Ein warmer Wind weht am Mittwochabend durch die hohen Linden, die den lauschigen Platz beschatten, auf dem in Nehren früher der Viehmarkt abgehalten wurde. Rund 80 Interessierte haben sich auf den Stühlen und den Steinquadern niedergelassen, die wie in einem kleinen Amphitheater in Stufen angelegt sind. Das achtköpfige Ensemble der „Steinlach Stompers“ steht bereit und bringt das Publikum mit bekannten Swing-, Jazz- und Dixie-Titeln in erwartungsvolle Stimmung.

TAGBLATT-Mitarbeiter und radelnder Steinlachbote Jürgen Jonas, der den ledernen Lesesessel seit 2003 allsommerlich moderierend begleitet, ist auf seiner Tour durch das Steinlachtal in seinem natürlichen Lebensraum angekommen.
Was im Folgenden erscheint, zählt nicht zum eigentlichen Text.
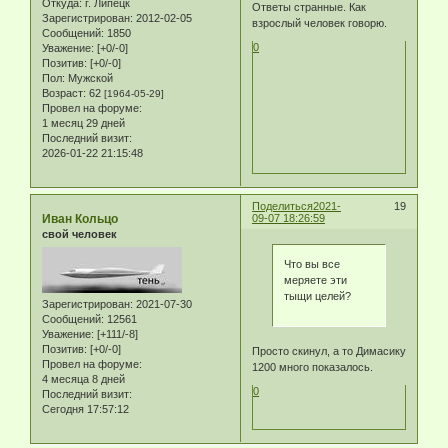
Откуда:
г. Липецк
Ответы странные. Как
Зарегистрирован
: 2012-02-05
взрослый человек говорю.
Сообщений:
1850
0
Уважение:
[+0/-0]
Позитив:
[+0/-0]
Пол:
Мужской
Возраст:
62
[1964-05-29]
Провел на форуме:
1 месяц 29 дней
Последний визит:
2026-01-22 21:15:48
Поделиться
2021-
19
Иван Кольцо
09-07 18:26:59
свой человек
Что вы все
меряете эти
тыщи целей?
Зарегистрирован
: 2021-07-30
Сообщений:
12561
Уважение:
[+111/-8]
Позитив:
[+0/-0]
Просто скинул, а то Димасику
Провел на форуме:
1200 много показалось.
4 месяца 8 дней
0
Последний визит:
Сегодня 17:57:12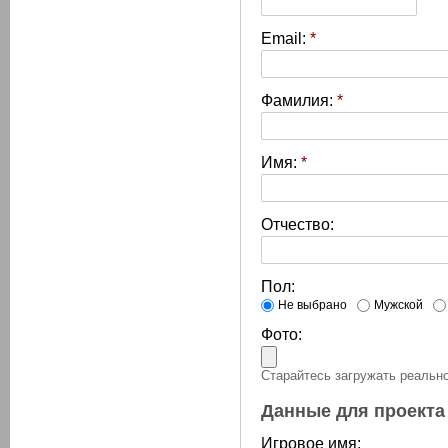
Email:
*
Фамилия:
*
Имя:
*
Отчество:
Пол:
Не выбрано
Мужской
Фото:
Старайтесь загружать реально
Данные для проекта
Игровое имя: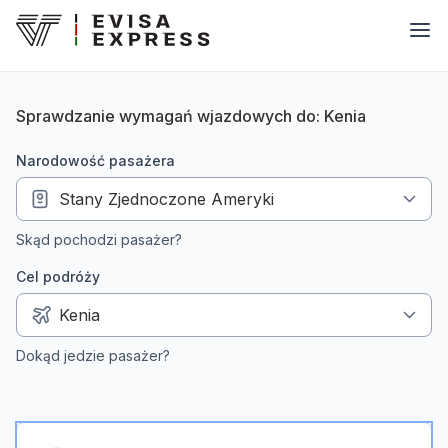
Sprawdzanie wymagań wjazdowych do: Kenia
narodowość pasażera
Skąd pochodzi pasażer?
Cel podróży
Dokąd jedzie pasażer?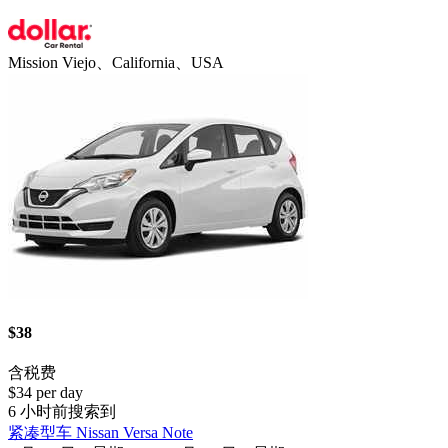
Mission Viejo、California、USA
$38
含税费
$34 per day
6 小时前搜索到
紧凑型车 Nissan Versa Note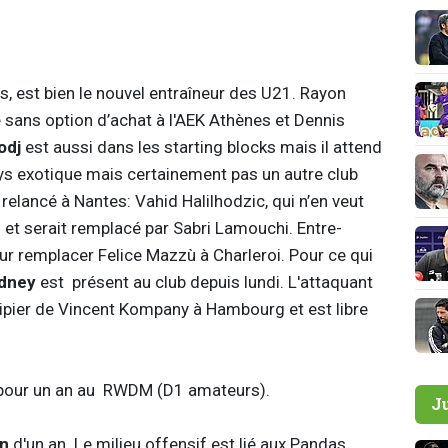
ns, est bien le nouvel entraîneur des U21. Rayon
é sans option d’achat à l'AEK Athènes et Dennis
odj
est aussi dans les starting blocks mais il attend
ys exotique mais certainement pas un autre club
 relancé à Nantes: Vahid Halilhodzic, qui n’en veut
 et serait remplacé par Sabri Lamouchi. Entre-
our remplacer Felice Mazzù à Charleroi. Pour ce qui
idney
est présent au club depuis lundi. L'attaquant
uipier de Vincent Kompany à Hambourg et est libre
pour un an au RWDM (D1 amateurs).
J
en
d'un an. Le milieu offensif est lié aux Pandas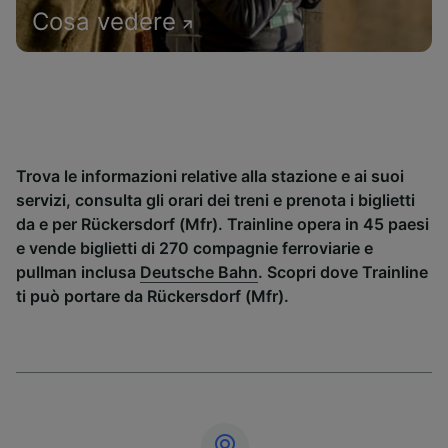
Cosa vedere
Trova le informazioni relative alla stazione e ai suoi
servizi, consulta gli orari dei treni e prenota i biglietti
da e per Rückersdorf (Mfr). Trainline opera in 45 paesi
e vende biglietti di 270 compagnie ferroviarie e
pullman inclusa
Deutsche Bahn
. Scopri dove Trainline
ti può portare da Rückersdorf (Mfr).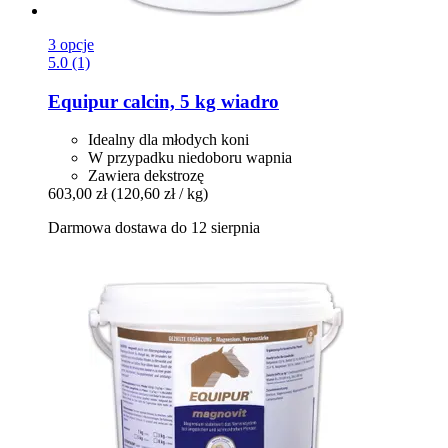
3 opcje
5.0 (1)
Equipur
calcin, 5 kg wiadro
Idealny dla młodych koni
W przypadku niedoboru wapnia
Zawiera dekstrozę
603,00 zł
(120,60 zł / kg)
Darmowa dostawa do 12 sierpnia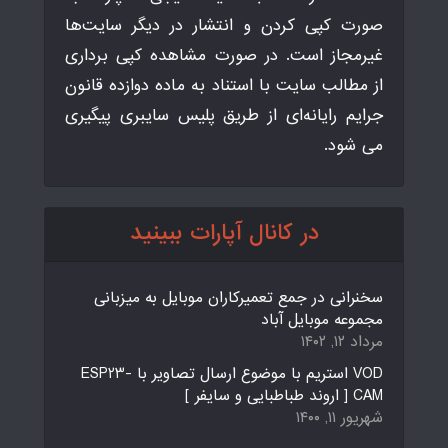
صورت کپی کردن و انتشار در دیگر سایت‌ها
غیرمجاز است. در صورت مشاهده کپی برداری
از مطالب سایت با استناد به ماده دوازده قانون
جرایم رایانه‌ای از طریق پلیس سایبری پیگیری
می شود.
در کانال آپارات ببینید
سخنرانی در جمع تعمیرکاران موبایل به میزبانی
مجموعه موبایل آباد
مرداد ۱۲, ۱۴۰۲
VOD استریم با موضوع ارسال تصاویر با ESP23-
CAM [ اروند طباطبایی و سایفر ]
شهریور ۱۱, ۱۴۰۰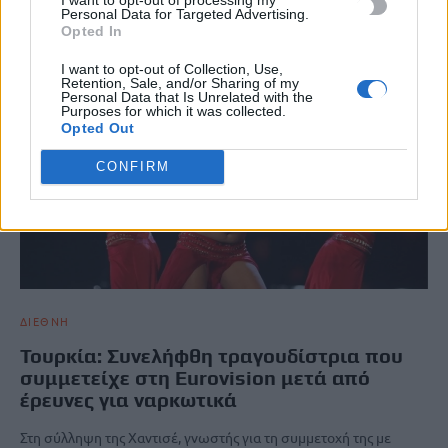
Newsroom
12 Νοεμβρίου, 2025
Personal Data for Targeted Advertising.
Opted In
I want to opt-out of Collection, Use,
Retention, Sale, and/or Sharing of my
Personal Data that Is Unrelated with the
Purposes for which it was collected.
Opted Out
CONFIRM
ΔΙΕΘΝΗ
Τουρκία: Συνελήφθη τραγουδίστρια που
συμμετείχε στη Eurovision μετά από
έρευνες για ναρκωτικά
Στη σύλληψη της Χαντισέ, γνωστής για τη συμμετοχή της με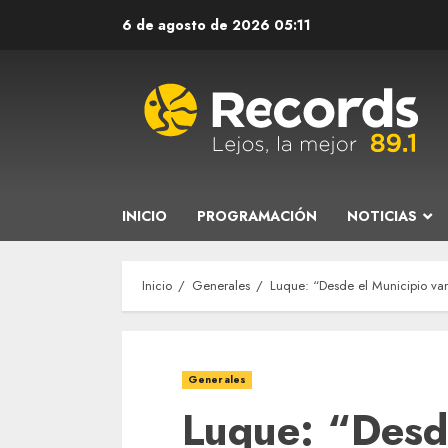
Saltar
6 de agosto de 2026
05:11
al
contenido
INICIO
PROGRAMACIÓN
NOTICIAS
Inicio
Generales
Luque: “Desde el Municipio vam
Generales
Luque: “Desd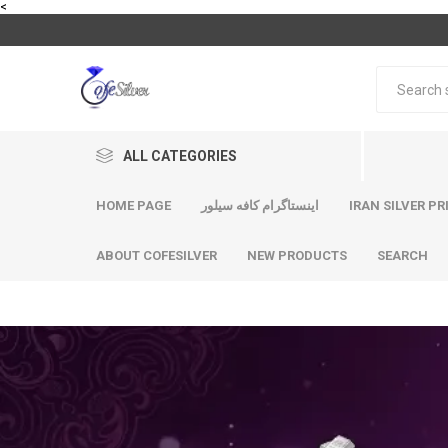
<
ALL CATEGORIES
HOME PAGE
اینستاگرام کافه سیلور
IRAN SILVER PR
ABOUT COFESILVER
NEW PRODUCTS
SEARCH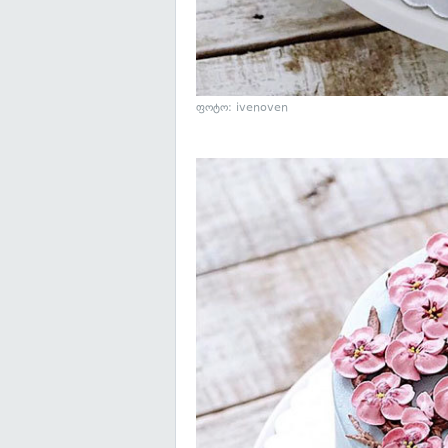
ფოტო: ivenoven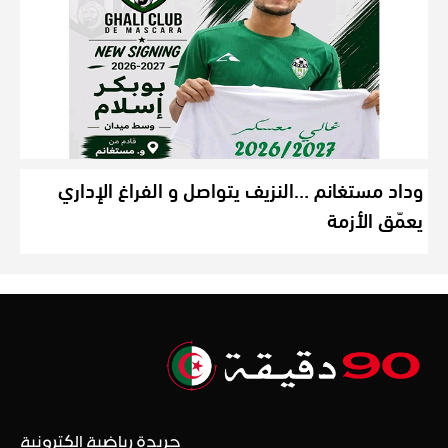
وداد مستغانم …النزيف يتواصل و الفراغ الإداري
يعمّق الأزمة
جريدة رياضية إلكترونية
Seit vielen Jahren ist Nehren seine Heimat. Entsprechend hymnisch lobt er die Vorzüge des malerischen Dorfes. Dass nicht alle Leute aus dem Landkreis in Nehren wohnen wollen, erstaune ihn.

Seine Kindheit sei von den Büchern des Schriftstellers J. R. R. Tolkien geprägt gewesen, erzählt Vorleser Sören Frommer. Bevor der Mittelalterarchäologe sein Publikum mitnimmt in die behagliche, „very british“ eingerichtete Höhle von Bilbo Beutlin, zieht er nach Hobbit-Art die Schuhe aus. Bekanntlich gehen auch die kleinen klugen Fabelwesen auf haarigen Barfüßen durchs Leben.

Bilbo, der sich nichts mehr wünscht als ein Dasein mit möglichst vielen Mahlzeiten am Tag, bekommt Besuch vom Zauberer Gandalf und von einer Horde verfressener Zwerge, die seine Speisekammer plündern. Es ist offensichtlich, dass sich ein großes Abenteuer anbahnt. Frommer verwies dazu auf den Roman-Zyklus „Herr der Ringe“, warnte aber vor der Filmversion.

Mit der Buchauswahl von Sybil Harding, die ebenfalls Archäologin ist, geht es munter zwischen Himmel und Erde hin und her. Ihrem temperamentvollen Vortrag aus dem 2002 erschienenen Roman „Die Bibel nach Biff“ von Christopher Moore ist anzuhören, dass sie viel und „unheimlich gerne vorliest“. Biff, der eigentlich Levi bar Alphäus heißt, wird in himmlischem Auftrag für die Jetztzeit materialisiert.

Er soll seine Erinnerungen an seinen Kinder- und Jugendfreund Joshua, genannt Jesus, aufschreiben. In ziemlich schnodderiger Sprache arbeitet sich der Autor durch das Evangelium. Er lässt Biff erzählen, wie er mit Joshua im Rollenspiel die Geschichte von Moses und dem Pharao nachstellt und wie der zukünftige Messias Eidechsen tötet, um sie danach wieder zum Leben zu erwecken. „Den Trick hatte er schon als Sechsjähriger drauf.“ Erst im Rückblick sei ihm klargeworden, „dass Joshua für das übte, was aus ihm werden sollte“, so sieht es Biff.

Ob die Zuhörerschaft viel gerade von dieser Bibelversion hält, verliert sich dann gnädig im Rhythmus der Stücke „Old Kentucky Home“ und „Petite Fleur“, mit denen die Steinlach Stompers in die Gegenwart des lauen Sommerabends zurückführen. Versehen mit Jonas’ bewährtem Reisesegen streben alle wieder ihren Häusern entgegen.